Alors que faire? Le priver de nourriture assez longtemps pour qu’il sente ses entrailles se tordre et qu’il comprenne? Et fera-t-on la même chose pour ses jouets, ses vêtements, sa maison pour lui soutirer un peu de reconnaissance?
Pourquoi pas le faire dormir à la belle étoile toute une semaine, sans jouet et en petit caleçon?
Bien sûr que non….
Mais un peu de modération peut-être? Nos maisons débordent de joujoux, les garde-robes des enfants sont pleins à craquer et ils ont bien souvent des tonnes de collations à leur portée. « Pourquoi les restreindre quand on a les moyens? » Me direz-vous. « Pourquoi les priver? » Pour les éduquer, je vous répondrai….
Un peu moins de bébelles, plus souvent usagées. Les vêtements des grands frères, quand ils ne sont pas trop usés. Des collations à heure fixe et un peu de modération à l’épicerie. Je ne vois pas comment, autrement, nous pourrons éveiller chez nos petits la reconnaissance que nous espérons.
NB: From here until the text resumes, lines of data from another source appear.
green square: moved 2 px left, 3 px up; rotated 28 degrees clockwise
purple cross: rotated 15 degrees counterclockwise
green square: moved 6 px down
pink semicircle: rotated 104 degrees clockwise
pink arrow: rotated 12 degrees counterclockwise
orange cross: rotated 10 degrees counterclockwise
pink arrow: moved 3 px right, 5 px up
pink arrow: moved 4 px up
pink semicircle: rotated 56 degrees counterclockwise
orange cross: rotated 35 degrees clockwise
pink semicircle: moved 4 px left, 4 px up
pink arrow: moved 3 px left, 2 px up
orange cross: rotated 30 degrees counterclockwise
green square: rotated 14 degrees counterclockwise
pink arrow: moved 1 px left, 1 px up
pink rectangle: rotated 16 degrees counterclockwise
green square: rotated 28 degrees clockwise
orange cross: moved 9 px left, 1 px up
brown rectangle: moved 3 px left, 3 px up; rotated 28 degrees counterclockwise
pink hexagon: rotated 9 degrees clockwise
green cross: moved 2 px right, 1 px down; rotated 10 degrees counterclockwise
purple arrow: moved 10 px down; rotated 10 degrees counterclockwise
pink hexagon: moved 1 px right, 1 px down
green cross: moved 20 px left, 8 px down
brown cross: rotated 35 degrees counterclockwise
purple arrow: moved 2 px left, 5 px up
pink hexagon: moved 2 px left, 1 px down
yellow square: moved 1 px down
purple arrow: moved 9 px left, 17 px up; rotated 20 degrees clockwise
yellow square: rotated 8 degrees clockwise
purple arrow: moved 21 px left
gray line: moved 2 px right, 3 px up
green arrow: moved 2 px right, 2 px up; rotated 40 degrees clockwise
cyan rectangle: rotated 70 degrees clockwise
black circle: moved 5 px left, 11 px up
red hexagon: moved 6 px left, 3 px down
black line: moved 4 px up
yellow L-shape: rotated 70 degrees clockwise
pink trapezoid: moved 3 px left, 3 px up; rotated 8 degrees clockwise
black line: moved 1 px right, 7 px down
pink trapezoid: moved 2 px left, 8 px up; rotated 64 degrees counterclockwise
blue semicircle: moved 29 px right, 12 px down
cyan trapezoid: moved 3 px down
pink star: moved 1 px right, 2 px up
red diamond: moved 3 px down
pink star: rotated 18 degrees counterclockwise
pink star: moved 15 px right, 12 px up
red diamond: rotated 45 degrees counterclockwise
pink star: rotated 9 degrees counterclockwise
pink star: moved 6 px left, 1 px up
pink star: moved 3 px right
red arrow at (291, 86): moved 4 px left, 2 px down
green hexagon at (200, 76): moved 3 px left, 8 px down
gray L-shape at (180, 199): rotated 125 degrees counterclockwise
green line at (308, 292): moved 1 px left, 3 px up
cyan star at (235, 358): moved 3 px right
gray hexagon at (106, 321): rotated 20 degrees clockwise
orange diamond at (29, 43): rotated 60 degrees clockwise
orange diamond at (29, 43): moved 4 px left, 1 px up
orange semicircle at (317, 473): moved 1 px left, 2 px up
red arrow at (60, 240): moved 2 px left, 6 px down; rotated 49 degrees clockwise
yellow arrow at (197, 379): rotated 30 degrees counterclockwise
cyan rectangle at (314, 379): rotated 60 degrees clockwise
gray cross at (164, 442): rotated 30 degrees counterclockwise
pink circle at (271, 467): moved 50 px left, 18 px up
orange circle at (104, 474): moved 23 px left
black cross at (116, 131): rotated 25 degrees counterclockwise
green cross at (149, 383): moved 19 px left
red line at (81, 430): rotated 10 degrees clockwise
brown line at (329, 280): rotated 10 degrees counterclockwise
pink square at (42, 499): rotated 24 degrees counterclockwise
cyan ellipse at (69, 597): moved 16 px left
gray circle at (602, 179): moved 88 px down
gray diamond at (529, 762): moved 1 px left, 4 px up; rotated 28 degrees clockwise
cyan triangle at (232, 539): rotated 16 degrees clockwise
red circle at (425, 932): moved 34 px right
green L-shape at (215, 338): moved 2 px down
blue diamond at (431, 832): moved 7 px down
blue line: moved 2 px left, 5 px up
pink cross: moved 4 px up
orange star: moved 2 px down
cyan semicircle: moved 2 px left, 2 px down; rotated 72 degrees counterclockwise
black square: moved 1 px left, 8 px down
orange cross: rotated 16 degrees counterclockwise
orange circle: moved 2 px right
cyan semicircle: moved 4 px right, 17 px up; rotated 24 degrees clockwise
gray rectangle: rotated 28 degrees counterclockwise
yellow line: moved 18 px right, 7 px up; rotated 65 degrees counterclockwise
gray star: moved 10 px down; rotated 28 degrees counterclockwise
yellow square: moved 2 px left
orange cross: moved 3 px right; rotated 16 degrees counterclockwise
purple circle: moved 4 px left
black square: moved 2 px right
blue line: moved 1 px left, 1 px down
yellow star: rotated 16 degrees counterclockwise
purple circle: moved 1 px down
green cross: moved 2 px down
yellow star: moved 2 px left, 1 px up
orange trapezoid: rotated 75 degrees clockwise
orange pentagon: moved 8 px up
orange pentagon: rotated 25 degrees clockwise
Peut-être que mon garçon comprendra alors que certains pleurent pour de vraies raisons. Que les larmes, quoique salutaires, ne devraient pas être outrageusement gaspillées devant un copieux repas qui, expédié à l’autre bout de l’océan, aurait pu éviter à une mère de voir mourir son enfant. Des enfants pour qui quelque POILURES de patates seraient amplement suffisantes…
Annabella dit
Eh bien, je ne sais pas ce que j’aurais fait si mes enfants ne mangeaient presque rien de ce que je leur propose. J’ai beaucoup de chance, car mon fils et ma fille aiment tout, que ce soit les légumes, les fruits ou le poisson, par exemple. La seule chose qu’ils n’apprécient pas vraiment ce sont les petits pois et les haricots.
Syndie dit
J’ai des enfants qui font comme les tiens Julie.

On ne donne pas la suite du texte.